A faithful copy of the data below is required, leaving out every picture.

Top of Data under study

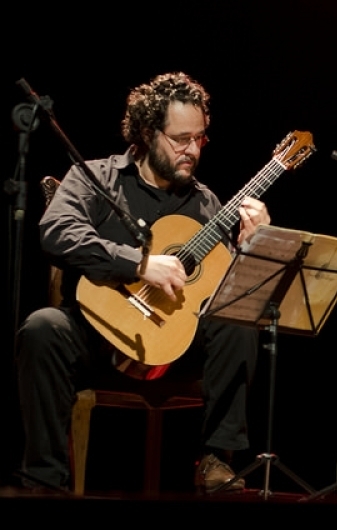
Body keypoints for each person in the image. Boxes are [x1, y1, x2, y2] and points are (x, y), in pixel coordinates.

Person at [14, 72, 270, 494]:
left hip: (173, 344)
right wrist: (138, 264)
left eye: (200, 139)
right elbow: (57, 231)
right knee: (43, 328)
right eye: (180, 138)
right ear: (148, 132)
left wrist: (253, 246)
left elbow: (232, 289)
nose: (192, 150)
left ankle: (214, 460)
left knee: (238, 321)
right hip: (99, 333)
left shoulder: (205, 203)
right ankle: (45, 479)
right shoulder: (95, 178)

Bottom of Data under study

| Response |
Body keypoints for each person in the image. Boxes are [x1, y1, x2, y2] and points are (x, y), in pixel coordinates.

Person at [14, 72, 270, 494]:
left hip: (173, 344)
right wrist: (138, 264)
left eye: (200, 139)
right elbow: (57, 231)
right knee: (43, 328)
right eye: (180, 138)
right ear: (148, 132)
left wrist: (253, 246)
left elbow: (232, 289)
nose: (192, 150)
left ankle: (214, 460)
left knee: (238, 321)
right hip: (99, 333)
left shoulder: (205, 203)
right ankle: (45, 479)
right shoulder: (95, 178)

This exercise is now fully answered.